» AIM OF THE EXERCISE: Output every record below exactly as it appears.

» EXTRACTED DATA:

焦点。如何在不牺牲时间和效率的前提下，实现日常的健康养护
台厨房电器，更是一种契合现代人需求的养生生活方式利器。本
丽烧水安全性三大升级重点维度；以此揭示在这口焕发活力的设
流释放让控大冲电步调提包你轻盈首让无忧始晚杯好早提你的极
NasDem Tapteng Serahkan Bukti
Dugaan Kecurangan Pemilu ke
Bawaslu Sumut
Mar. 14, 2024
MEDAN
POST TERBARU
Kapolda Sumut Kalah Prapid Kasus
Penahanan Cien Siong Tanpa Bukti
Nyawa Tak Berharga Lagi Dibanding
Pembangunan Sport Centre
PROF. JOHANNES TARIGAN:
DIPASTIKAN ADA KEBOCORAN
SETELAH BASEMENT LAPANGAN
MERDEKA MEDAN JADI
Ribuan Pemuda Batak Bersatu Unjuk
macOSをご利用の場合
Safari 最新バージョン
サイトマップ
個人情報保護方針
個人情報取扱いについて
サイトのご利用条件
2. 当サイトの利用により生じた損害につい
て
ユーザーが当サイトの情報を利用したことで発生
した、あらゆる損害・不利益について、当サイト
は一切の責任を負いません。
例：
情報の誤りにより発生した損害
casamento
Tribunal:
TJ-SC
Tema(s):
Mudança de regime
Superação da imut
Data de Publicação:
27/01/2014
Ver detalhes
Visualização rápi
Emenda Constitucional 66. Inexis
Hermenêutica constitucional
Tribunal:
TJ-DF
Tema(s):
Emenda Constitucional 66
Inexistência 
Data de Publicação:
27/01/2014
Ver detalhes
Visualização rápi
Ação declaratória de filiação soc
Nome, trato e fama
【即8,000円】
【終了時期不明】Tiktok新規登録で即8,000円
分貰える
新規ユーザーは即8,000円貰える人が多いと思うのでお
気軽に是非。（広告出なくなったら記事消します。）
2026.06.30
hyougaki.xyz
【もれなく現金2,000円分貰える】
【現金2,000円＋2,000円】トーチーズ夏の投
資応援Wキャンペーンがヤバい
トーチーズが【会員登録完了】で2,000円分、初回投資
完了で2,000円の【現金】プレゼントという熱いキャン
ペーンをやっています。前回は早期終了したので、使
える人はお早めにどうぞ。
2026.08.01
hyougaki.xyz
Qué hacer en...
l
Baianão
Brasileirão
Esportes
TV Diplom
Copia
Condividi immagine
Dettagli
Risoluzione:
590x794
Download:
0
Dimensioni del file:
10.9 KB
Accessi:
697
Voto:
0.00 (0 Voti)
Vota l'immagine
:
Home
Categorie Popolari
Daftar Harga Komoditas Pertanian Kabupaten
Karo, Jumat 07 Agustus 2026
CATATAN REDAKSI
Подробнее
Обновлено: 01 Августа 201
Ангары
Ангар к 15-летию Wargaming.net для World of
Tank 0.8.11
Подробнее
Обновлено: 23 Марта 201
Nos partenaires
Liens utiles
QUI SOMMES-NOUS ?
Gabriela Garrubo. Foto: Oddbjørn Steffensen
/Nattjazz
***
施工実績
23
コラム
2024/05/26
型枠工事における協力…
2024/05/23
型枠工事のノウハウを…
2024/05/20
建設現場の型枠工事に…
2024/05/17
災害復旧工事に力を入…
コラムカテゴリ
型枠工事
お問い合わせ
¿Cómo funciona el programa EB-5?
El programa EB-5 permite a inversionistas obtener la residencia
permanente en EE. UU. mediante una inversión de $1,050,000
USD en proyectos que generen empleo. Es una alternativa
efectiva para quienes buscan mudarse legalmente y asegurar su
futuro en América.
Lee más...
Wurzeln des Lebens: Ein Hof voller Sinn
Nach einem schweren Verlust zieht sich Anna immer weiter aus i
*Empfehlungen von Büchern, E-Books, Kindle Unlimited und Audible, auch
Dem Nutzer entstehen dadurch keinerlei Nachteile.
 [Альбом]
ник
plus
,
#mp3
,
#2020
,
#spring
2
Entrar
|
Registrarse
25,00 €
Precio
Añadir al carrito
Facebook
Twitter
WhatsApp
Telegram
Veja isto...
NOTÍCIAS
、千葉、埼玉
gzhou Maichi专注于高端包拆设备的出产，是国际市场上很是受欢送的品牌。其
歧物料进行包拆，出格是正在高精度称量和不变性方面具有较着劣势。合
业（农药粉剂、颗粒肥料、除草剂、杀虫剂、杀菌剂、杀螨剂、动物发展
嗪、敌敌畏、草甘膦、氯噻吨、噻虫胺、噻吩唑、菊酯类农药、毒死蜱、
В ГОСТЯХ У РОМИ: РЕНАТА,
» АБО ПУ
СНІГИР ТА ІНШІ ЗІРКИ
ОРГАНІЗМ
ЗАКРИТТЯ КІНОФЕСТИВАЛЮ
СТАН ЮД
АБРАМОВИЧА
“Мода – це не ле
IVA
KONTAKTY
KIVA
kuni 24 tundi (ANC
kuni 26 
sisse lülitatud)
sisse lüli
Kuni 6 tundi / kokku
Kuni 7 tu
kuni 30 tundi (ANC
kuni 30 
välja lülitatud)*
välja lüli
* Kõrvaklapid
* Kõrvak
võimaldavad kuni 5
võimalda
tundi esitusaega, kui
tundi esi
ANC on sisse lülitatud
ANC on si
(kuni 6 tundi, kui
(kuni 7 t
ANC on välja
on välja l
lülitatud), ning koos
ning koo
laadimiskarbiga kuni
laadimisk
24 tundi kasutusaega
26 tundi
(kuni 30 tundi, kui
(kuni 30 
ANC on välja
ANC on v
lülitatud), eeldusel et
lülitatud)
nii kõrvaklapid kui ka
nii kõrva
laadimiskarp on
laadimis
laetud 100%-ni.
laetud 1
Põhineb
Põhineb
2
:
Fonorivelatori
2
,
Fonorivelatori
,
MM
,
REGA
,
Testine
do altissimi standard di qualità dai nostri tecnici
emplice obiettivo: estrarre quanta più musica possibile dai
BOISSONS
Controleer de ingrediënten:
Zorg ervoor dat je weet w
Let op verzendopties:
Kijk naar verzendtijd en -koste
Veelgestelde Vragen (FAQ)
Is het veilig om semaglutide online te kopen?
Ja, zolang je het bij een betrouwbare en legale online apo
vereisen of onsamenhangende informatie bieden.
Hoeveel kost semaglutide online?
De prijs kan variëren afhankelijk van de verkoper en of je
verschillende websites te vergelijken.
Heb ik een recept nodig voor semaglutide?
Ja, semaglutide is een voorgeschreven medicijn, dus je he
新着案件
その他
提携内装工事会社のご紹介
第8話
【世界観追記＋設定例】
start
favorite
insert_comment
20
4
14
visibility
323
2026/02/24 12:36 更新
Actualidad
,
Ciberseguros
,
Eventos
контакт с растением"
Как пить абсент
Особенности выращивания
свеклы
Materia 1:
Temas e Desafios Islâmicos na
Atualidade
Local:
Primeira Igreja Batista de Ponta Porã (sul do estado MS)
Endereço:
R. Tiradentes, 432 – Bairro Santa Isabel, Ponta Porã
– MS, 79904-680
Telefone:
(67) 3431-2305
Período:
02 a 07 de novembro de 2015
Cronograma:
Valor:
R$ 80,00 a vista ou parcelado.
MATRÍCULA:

» SOLUTION TO THIS PROBLEM:
焦点。如何在不牺牲时间和效率的前提下，实现日常的健康养护
台厨房电器，更是一种契合现代人需求的养生生活方式利器。本
丽烧水安全性三大升级重点维度；以此揭示在这口焕发活力的设
流释放让控大冲电步调提包你轻盈首让无忧始晚杯好早提你的极
NasDem Tapteng Serahkan Bukti
Dugaan Kecurangan Pemilu ke
Bawaslu Sumut
Mar. 14, 2024
MEDAN
POST TERBARU
Kapolda Sumut Kalah Prapid Kasus
Penahanan Cien Siong Tanpa Bukti
Nyawa Tak Berharga Lagi Dibanding
Pembangunan Sport Centre
PROF. JOHANNES TARIGAN:
DIPASTIKAN ADA KEBOCORAN
SETELAH BASEMENT LAPANGAN
MERDEKA MEDAN JADI
Ribuan Pemuda Batak Bersatu Unjuk
macOSをご利用の場合
Safari 最新バージョン
サイトマップ
個人情報保護方針
個人情報取扱いについて
サイトのご利用条件
2. 当サイトの利用により生じた損害につい
て
ユーザーが当サイトの情報を利用したことで発生
した、あらゆる損害・不利益について、当サイト
は一切の責任を負いません。
例：
情報の誤りにより発生した損害
casamento
Tribunal:
TJ-SC
Tema(s):
Mudança de regime
Superação da imut
Data de Publicação:
27/01/2014
Ver detalhes
Visualização rápi
Emenda Constitucional 66. Inexis
Hermenêutica constitucional
Tribunal:
TJ-DF
Tema(s):
Emenda Constitucional 66
Inexistência 
Data de Publicação:
27/01/2014
Ver detalhes
Visualização rápi
Ação declaratória de filiação soc
Nome, trato e fama
【即8,000円】
【終了時期不明】Tiktok新規登録で即8,000円
分貰える
新規ユーザーは即8,000円貰える人が多いと思うのでお
気軽に是非。（広告出なくなったら記事消します。）
2026.06.30
hyougaki.xyz
【もれなく現金2,000円分貰える】
【現金2,000円＋2,000円】トーチーズ夏の投
資応援Wキャンペーンがヤバい
トーチーズが【会員登録完了】で2,000円分、初回投資
完了で2,000円の【現金】プレゼントという熱いキャン
ペーンをやっています。前回は早期終了したので、使
える人はお早めにどうぞ。
2026.08.01
hyougaki.xyz
Qué hacer en...
l
Baianão
Brasileirão
Esportes
TV Diplom
Copia
Condividi immagine
Dettagli
Risoluzione:
590x794
Download:
0
Dimensioni del file:
10.9 KB
Accessi:
697
Voto:
0.00 (0 Voti)
Vota l'immagine
:
Home
Categorie Popolari
Daftar Harga Komoditas Pertanian Kabupaten
Karo, Jumat 07 Agustus 2026
CATATAN REDAKSI
Подробнее
Обновлено: 01 Августа 201
Ангары
Ангар к 15-летию Wargaming.net для World of
Tank 0.8.11
Подробнее
Обновлено: 23 Марта 201
Nos partenaires
Liens utiles
QUI SOMMES-NOUS ?
Gabriela Garrubo. Foto: Oddbjørn Steffensen
/Nattjazz
***
施工実績
23
コラム
2024/05/26
型枠工事における協力…
2024/05/23
型枠工事のノウハウを…
2024/05/20
建設現場の型枠工事に…
2024/05/17
災害復旧工事に力を入…
コラムカテゴリ
型枠工事
お問い合わせ
¿Cómo funciona el programa EB-5?
El programa EB-5 permite a inversionistas obtener la residencia
permanente en EE. UU. mediante una inversión de $1,050,000
USD en proyectos que generen empleo. Es una alternativa
efectiva para quienes buscan mudarse legalmente y asegurar su
futuro en América.
Lee más...
Wurzeln des Lebens: Ein Hof voller Sinn
Nach einem schweren Verlust zieht sich Anna immer weiter aus i
*Empfehlungen von Büchern, E-Books, Kindle Unlimited und Audible, auch
Dem Nutzer entstehen dadurch keinerlei Nachteile.
 [Альбом]
ник
plus
,
#mp3
,
#2020
,
#spring
2
Entrar
|
Registrarse
25,00 €
Precio
Añadir al carrito
Facebook
Twitter
WhatsApp
Telegram
Veja isto...
NOTÍCIAS
、千葉、埼玉
gzhou Maichi专注于高端包拆设备的出产，是国际市场上很是受欢送的品牌。其
歧物料进行包拆，出格是正在高精度称量和不变性方面具有较着劣势。合
业（农药粉剂、颗粒肥料、除草剂、杀虫剂、杀菌剂、杀螨剂、动物发展
嗪、敌敌畏、草甘膦、氯噻吨、噻虫胺、噻吩唑、菊酯类农药、毒死蜱、
В ГОСТЯХ У РОМИ: РЕНАТА,
» АБО ПУ
СНІГИР ТА ІНШІ ЗІРКИ
ОРГАНІЗМ
ЗАКРИТТЯ КІНОФЕСТИВАЛЮ
СТАН ЮД
АБРАМОВИЧА
“Мода – це не ле
IVA
KONTAKTY
KIVA
kuni 24 tundi (ANC
kuni 26 
sisse lülitatud)
sisse lüli
Kuni 6 tundi / kokku
Kuni 7 tu
kuni 30 tundi (ANC
kuni 30 
välja lülitatud)*
välja lüli
* Kõrvaklapid
* Kõrvak
võimaldavad kuni 5
võimalda
tundi esitusaega, kui
tundi esi
ANC on sisse lülitatud
ANC on si
(kuni 6 tundi, kui
(kuni 7 t
ANC on välja
on välja l
lülitatud), ning koos
ning koo
laadimiskarbiga kuni
laadimisk
24 tundi kasutusaega
26 tundi
(kuni 30 tundi, kui
(kuni 30 
ANC on välja
ANC on v
lülitatud), eeldusel et
lülitatud)
nii kõrvaklapid kui ka
nii kõrva
laadimiskarp on
laadimis
laetud 100%-ni.
laetud 1
Põhineb
Põhineb
2
:
Fonorivelatori
2
,
Fonorivelatori
,
MM
,
REGA
,
Testine
do altissimi standard di qualità dai nostri tecnici
emplice obiettivo: estrarre quanta più musica possibile dai
BOISSONS
Controleer de ingrediënten:
Zorg ervoor dat je weet w
Let op verzendopties:
Kijk naar verzendtijd en -koste
Veelgestelde Vragen (FAQ)
Is het veilig om semaglutide online te kopen?
Ja, zolang je het bij een betrouwbare en legale online apo
vereisen of onsamenhangende informatie bieden.
Hoeveel kost semaglutide online?
De prijs kan variëren afhankelijk van de verkoper en of je
verschillende websites te vergelijken.
Heb ik een recept nodig voor semaglutide?
Ja, semaglutide is een voorgeschreven medicijn, dus je he
新着案件
その他
提携内装工事会社のご紹介
第8話
【世界観追記＋設定例】
start
favorite
insert_comment
20
4
14
visibility
323
2026/02/24 12:36 更新
Actualidad
,
Ciberseguros
,
Eventos
контакт с растением"
Как пить абсент
Особенности выращивания
свеклы
Materia 1:
Temas e Desafios Islâmicos na
Atualidade
Local:
Primeira Igreja Batista de Ponta Porã (sul do estado MS)
Endereço:
R. Tiradentes, 432 – Bairro Santa Isabel, Ponta Porã
– MS, 79904-680
Telefone:
(67) 3431-2305
Período:
02 a 07 de novembro de 2015
Cronograma:
Valor:
R$ 80,00 a vista ou parcelado.
MATRÍCULA:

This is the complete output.